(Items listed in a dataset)
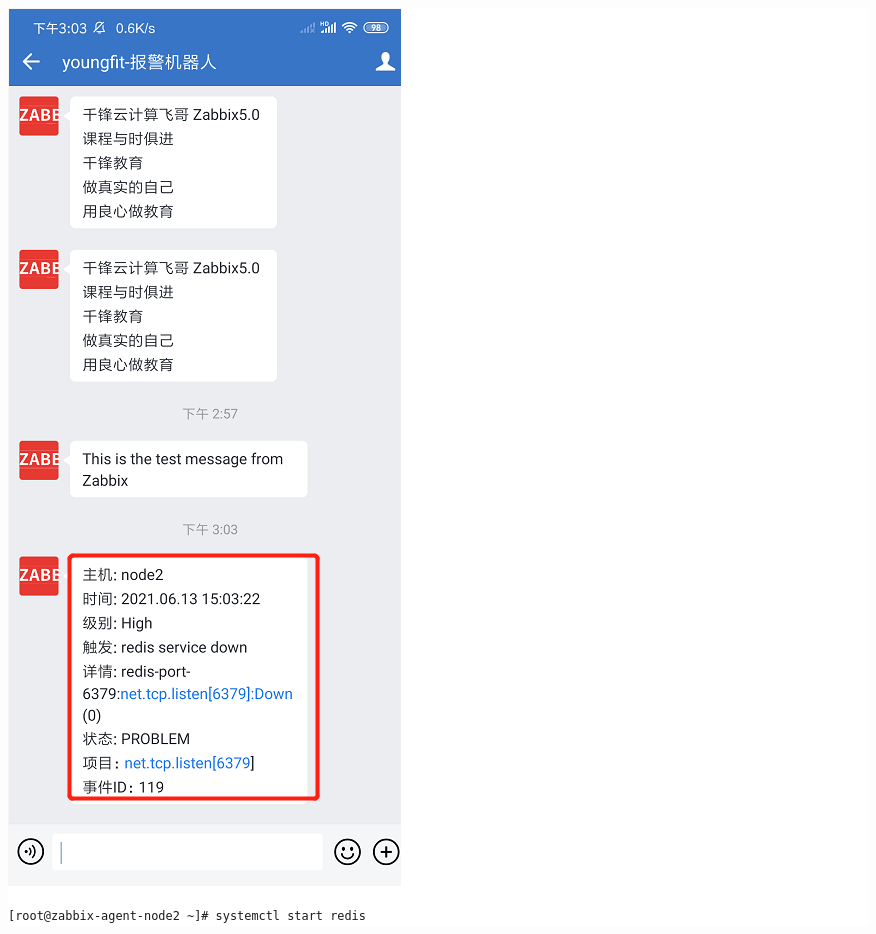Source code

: ![img](assets/03-企业级Zabbix监控平台/1683012557940-6371a5ed-d4c5-4f92-8daa-245eb0d9c59b.png)



```plain
[root@zabbix-agent-node2 ~]# systemctl start redis
```


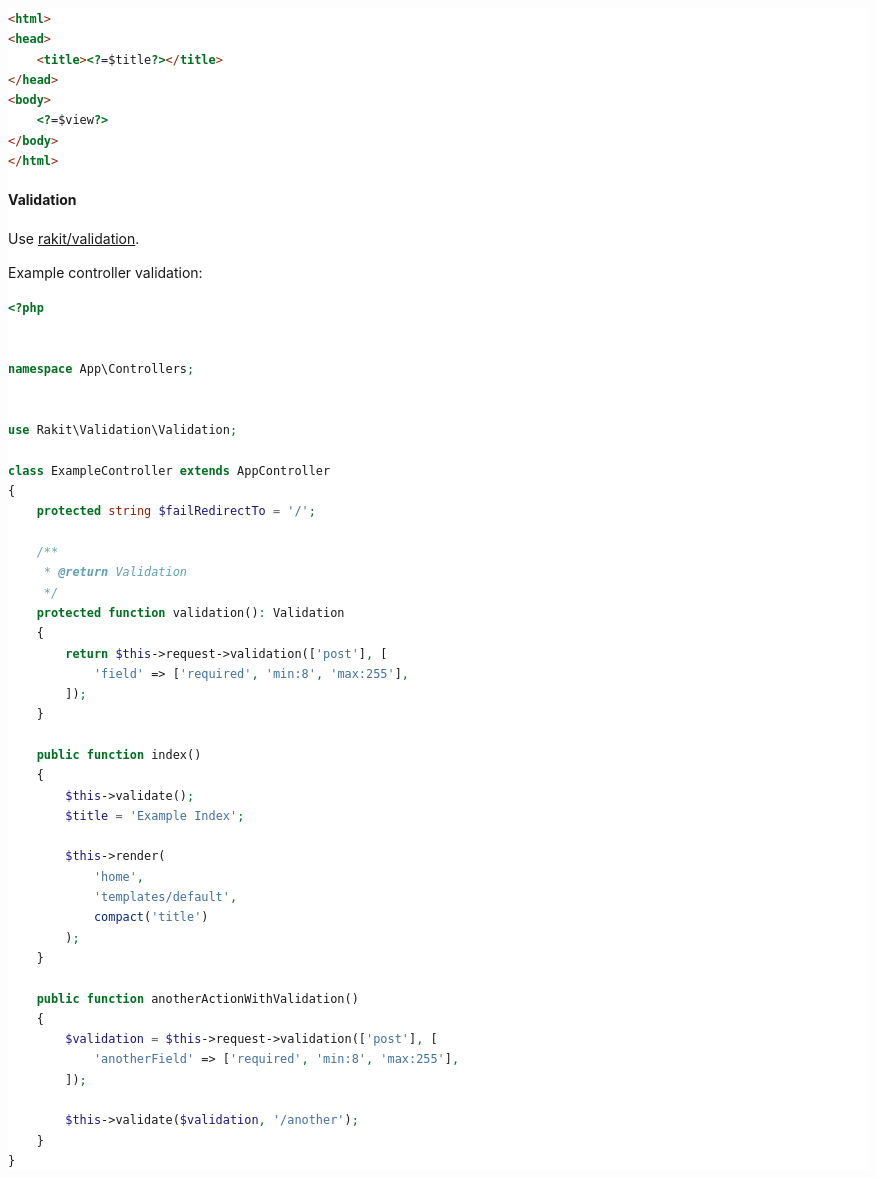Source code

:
 ```html
<html>
<head>
    <title><?=$title?></title>
</head>
<body>
    <?=$view?>
</body>
</html>
```
#### Validation
Use [rakit/validation](https://github.com/rakit/validation).

Example controller validation:

```php
<?php


namespace App\Controllers;


use Rakit\Validation\Validation;

class ExampleController extends AppController
{
    protected string $failRedirectTo = '/';
    
    /**
     * @return Validation
     */
    protected function validation(): Validation
    {
        return $this->request->validation(['post'], [
            'field' => ['required', 'min:8', 'max:255'],
        ]);
    }

    public function index()
    {
        $this->validate();
        $title = 'Example Index';

        $this->render(
            'home',
            'templates/default',
            compact('title')
        );
    }

    public function anotherActionWithValidation()
    {
        $validation = $this->request->validation(['post'], [
            'anotherField' => ['required', 'min:8', 'max:255'],
        ]);
        
        $this->validate($validation, '/another');
    }
}
```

Task requirements »
The expected answer is every line in the data above that carries the string "post".

Answer to this exercise »
        return $this->request->validation(['post'], [
        $validation = $this->request->validation(['post'], [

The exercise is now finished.